┌──

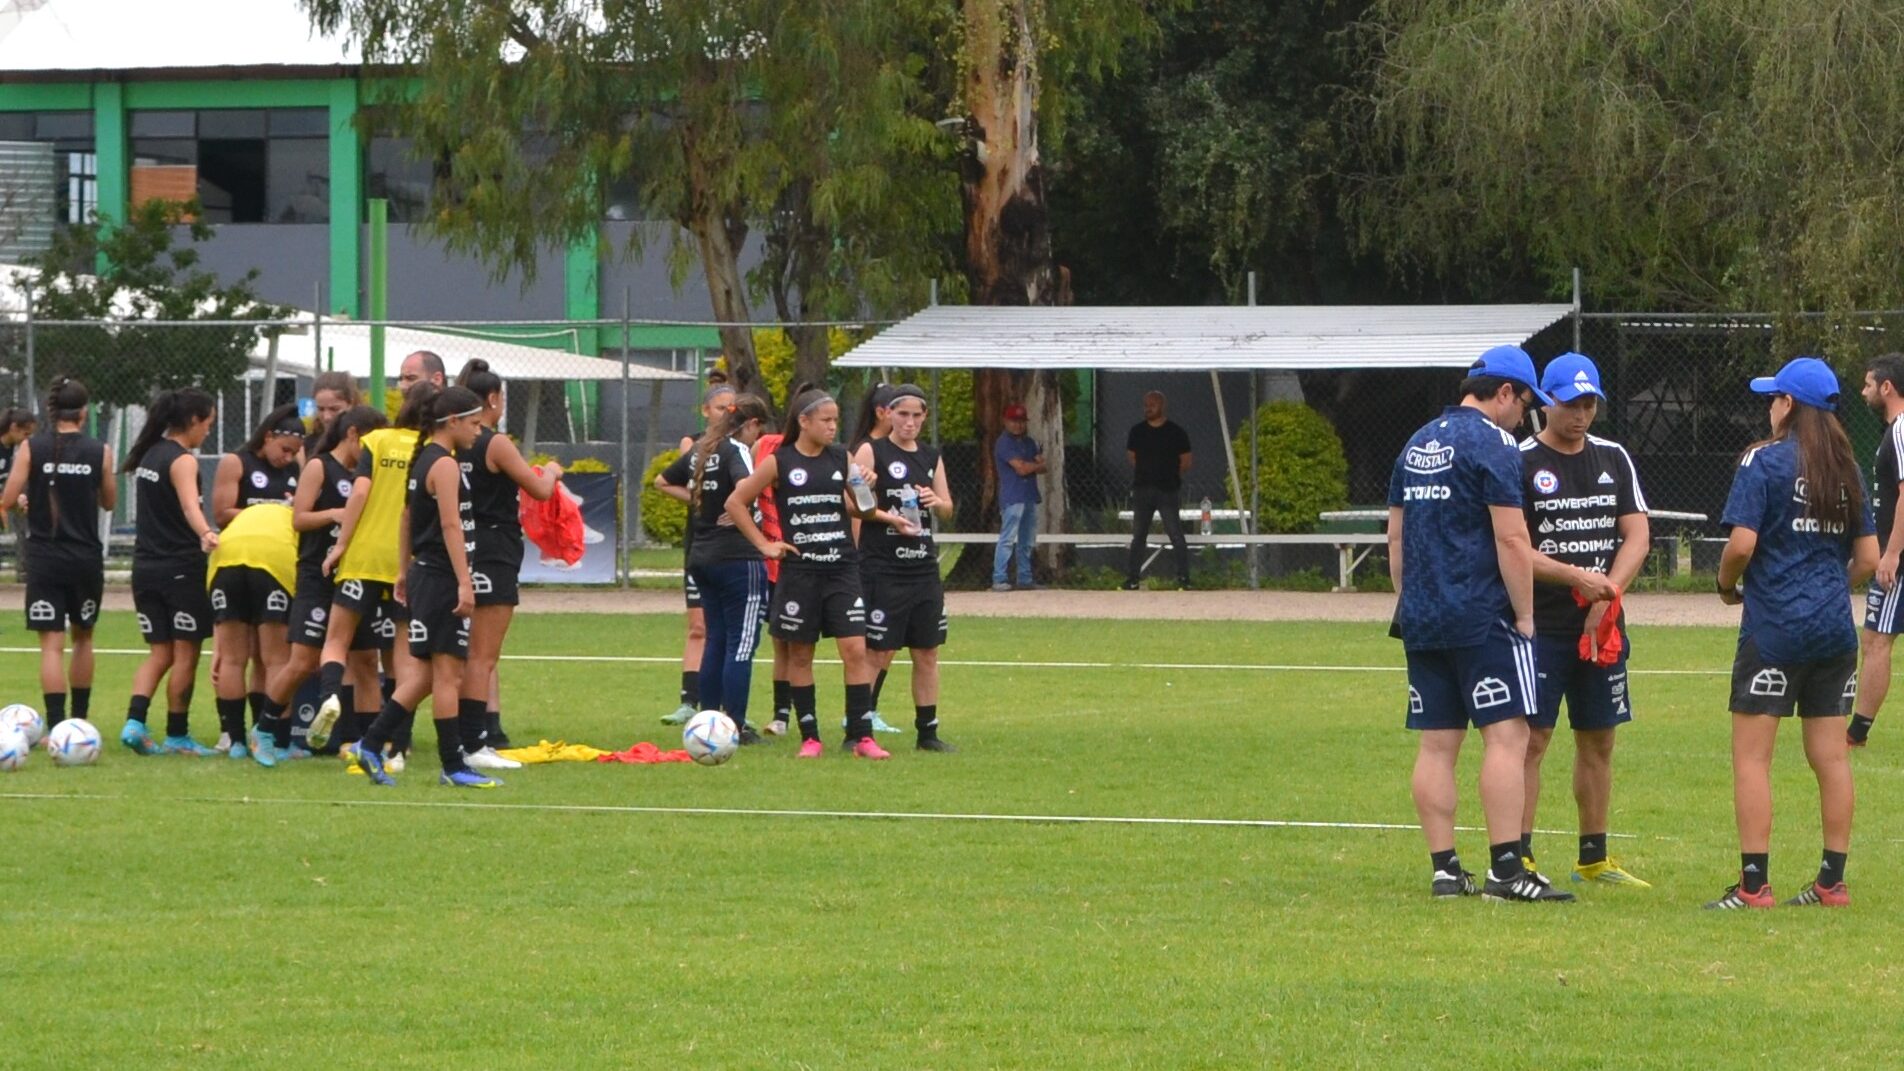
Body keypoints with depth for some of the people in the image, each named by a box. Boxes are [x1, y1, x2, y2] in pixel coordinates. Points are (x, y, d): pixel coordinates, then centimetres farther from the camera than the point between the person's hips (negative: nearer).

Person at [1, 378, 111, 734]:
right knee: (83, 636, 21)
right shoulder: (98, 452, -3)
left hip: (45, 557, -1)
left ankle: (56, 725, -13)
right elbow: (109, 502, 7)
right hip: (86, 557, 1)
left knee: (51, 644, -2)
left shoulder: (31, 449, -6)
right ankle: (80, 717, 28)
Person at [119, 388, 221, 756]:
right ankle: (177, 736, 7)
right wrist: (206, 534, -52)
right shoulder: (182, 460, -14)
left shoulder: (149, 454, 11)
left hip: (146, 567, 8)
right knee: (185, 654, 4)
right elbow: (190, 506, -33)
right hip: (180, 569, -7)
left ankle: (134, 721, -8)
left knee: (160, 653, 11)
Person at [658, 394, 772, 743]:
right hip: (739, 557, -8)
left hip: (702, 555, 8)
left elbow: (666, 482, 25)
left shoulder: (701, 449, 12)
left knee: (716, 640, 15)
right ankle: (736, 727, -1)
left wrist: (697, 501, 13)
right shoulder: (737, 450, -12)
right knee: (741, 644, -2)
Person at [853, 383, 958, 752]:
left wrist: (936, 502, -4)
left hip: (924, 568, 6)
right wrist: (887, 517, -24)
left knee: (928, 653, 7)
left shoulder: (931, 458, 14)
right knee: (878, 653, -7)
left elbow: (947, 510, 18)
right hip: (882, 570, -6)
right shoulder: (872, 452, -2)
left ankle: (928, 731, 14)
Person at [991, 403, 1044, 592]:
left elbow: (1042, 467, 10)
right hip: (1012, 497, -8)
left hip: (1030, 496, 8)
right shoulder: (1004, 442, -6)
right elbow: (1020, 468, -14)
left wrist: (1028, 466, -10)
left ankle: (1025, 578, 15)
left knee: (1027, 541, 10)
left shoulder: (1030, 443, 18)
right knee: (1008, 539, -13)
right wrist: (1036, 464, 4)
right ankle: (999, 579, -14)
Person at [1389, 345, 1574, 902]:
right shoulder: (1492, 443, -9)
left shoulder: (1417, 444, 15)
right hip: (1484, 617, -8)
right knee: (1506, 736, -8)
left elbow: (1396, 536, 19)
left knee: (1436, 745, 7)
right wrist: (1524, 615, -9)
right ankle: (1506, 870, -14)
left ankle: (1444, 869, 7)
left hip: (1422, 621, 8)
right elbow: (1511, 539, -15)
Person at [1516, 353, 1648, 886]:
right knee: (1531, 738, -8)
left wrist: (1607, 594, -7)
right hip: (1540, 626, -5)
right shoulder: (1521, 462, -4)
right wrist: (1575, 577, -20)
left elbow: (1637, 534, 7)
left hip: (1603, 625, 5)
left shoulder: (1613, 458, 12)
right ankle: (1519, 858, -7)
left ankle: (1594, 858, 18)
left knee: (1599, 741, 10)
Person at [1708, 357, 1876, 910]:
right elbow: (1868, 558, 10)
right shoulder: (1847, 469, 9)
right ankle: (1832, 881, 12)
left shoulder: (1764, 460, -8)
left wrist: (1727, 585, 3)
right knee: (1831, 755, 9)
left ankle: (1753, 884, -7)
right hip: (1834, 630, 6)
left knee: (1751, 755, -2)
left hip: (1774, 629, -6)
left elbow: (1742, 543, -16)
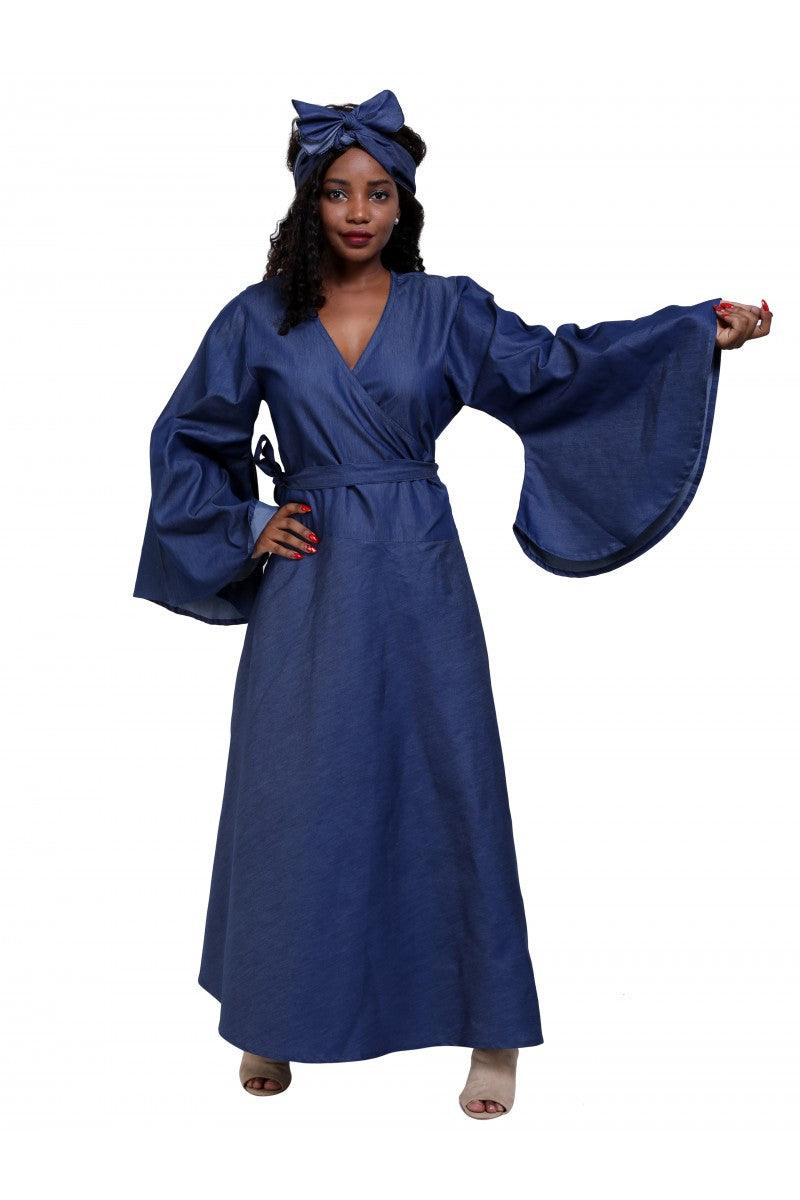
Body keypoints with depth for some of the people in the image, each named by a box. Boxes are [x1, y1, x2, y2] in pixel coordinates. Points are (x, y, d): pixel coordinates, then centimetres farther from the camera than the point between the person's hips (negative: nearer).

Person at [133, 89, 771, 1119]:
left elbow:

└──
┌──

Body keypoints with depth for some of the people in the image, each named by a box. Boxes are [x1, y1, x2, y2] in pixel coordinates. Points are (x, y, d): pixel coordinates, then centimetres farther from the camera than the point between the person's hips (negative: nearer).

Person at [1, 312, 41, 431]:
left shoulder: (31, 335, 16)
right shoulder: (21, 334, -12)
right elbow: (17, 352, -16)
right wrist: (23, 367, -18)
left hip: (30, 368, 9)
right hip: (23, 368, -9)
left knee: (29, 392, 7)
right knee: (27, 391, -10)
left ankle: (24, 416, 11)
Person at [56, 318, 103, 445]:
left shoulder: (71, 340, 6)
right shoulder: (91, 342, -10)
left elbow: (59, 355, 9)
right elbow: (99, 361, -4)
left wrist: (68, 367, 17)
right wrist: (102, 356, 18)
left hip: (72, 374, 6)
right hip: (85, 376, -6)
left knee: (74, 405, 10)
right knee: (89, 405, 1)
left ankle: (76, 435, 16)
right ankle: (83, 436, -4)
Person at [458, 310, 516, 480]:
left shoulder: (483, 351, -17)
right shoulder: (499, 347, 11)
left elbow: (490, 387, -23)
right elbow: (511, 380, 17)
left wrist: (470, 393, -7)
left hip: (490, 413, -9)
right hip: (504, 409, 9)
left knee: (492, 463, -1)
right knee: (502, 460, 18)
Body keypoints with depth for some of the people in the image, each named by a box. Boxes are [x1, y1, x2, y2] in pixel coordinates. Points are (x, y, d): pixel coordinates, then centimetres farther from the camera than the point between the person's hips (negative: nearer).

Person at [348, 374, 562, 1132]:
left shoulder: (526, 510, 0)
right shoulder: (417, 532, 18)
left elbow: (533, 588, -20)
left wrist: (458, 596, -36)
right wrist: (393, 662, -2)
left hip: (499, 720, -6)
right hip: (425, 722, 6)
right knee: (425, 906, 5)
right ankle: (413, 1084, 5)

└──
┌──

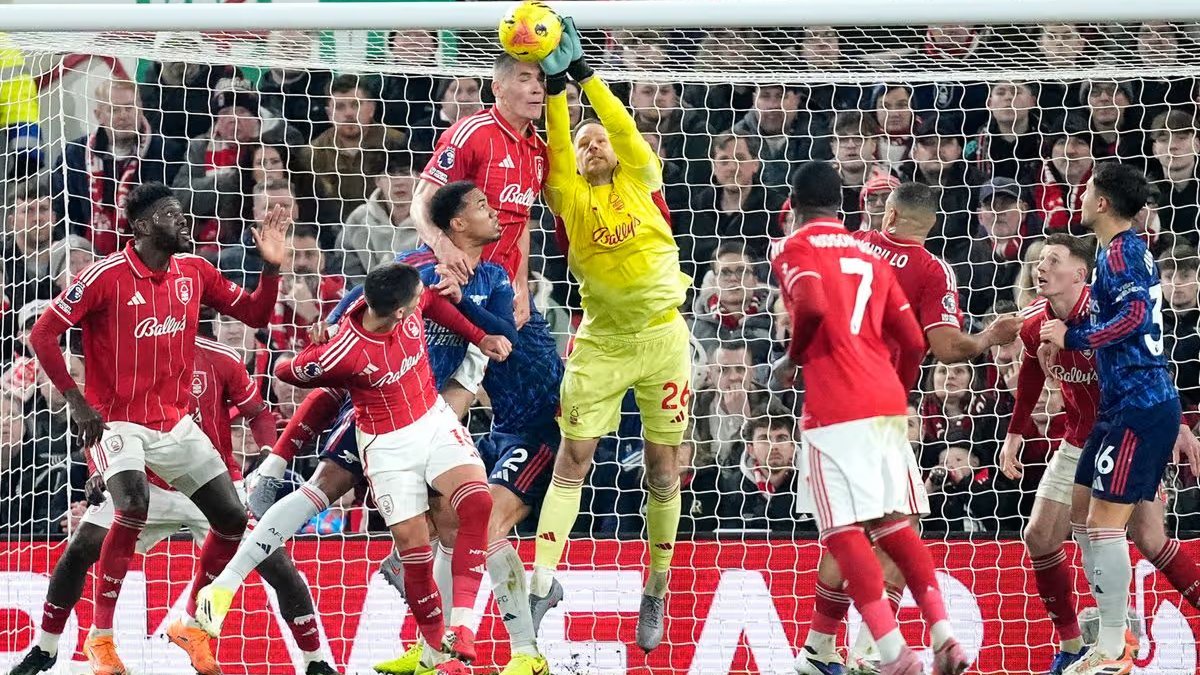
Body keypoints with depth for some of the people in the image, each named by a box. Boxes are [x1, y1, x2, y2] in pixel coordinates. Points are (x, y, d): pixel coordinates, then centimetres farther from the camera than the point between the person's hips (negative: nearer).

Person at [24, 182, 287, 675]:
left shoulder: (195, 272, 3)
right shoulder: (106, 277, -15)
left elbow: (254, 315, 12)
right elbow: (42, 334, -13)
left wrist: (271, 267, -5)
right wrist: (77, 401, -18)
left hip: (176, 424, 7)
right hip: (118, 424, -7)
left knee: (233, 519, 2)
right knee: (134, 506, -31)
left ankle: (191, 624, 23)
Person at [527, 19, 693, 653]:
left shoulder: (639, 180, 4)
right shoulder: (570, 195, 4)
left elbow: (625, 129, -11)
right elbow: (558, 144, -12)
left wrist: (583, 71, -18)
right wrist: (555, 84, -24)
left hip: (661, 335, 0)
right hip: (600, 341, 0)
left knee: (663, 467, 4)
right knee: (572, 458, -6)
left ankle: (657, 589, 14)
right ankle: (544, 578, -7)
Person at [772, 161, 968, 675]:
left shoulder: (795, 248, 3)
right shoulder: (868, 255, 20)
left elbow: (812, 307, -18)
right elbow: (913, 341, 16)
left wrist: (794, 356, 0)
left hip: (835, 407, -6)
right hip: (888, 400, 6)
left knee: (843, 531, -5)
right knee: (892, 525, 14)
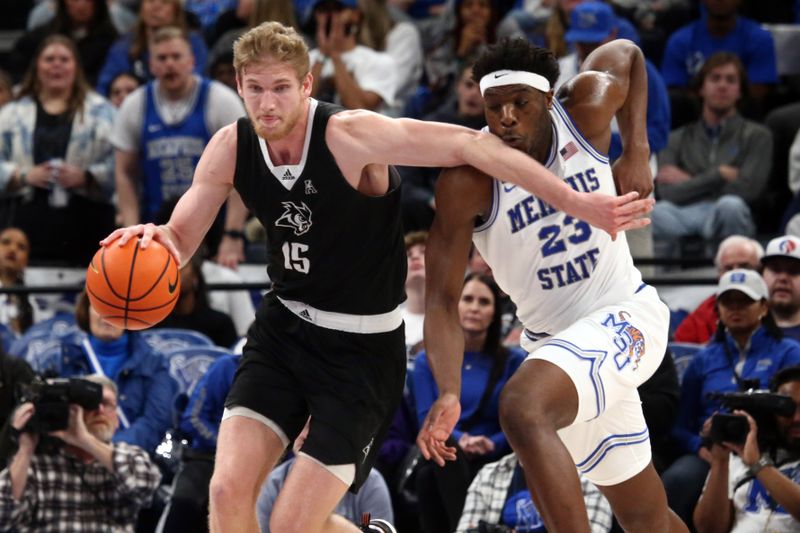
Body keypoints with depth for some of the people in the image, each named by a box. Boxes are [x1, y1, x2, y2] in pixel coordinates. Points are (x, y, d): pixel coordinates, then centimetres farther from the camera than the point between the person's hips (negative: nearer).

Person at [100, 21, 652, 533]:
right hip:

└──

• **What is needed**:
Starting with the line containing "right shoulder: (499, 347, 11)" and going on through the line containing "right knee: (425, 906, 5)" in the records above, render those lines as a numbered list, leaving out any blank lines.

• **Answer space**:
1. right shoulder: (499, 347, 11)
2. left elbow: (490, 387, -23)
3. right elbow: (511, 380, 17)
4. left wrist: (470, 393, -7)
5. left hip: (490, 413, -9)
6. right hip: (504, 409, 9)
7. left knee: (492, 463, -1)
8. right knee: (502, 460, 18)
9. Body keypoints with depth for some of the people in the image, each named by a box. Boxes are [x1, y1, x2, y2] in pixel coordinates. Points are (x, y, d): pixel coordinates, then centimetres farther from the camera than the point between the person's hips (negative: nearer).
10. Person at [348, 374, 562, 1132]:
11. left shoulder: (526, 510, 0)
12. right shoulder: (417, 532, 18)
13. left elbow: (533, 588, -20)
14. left wrist: (458, 596, -36)
15. right wrist: (393, 662, -2)
16. left hip: (499, 720, -6)
17. right hip: (425, 722, 6)
18. right knee: (425, 906, 5)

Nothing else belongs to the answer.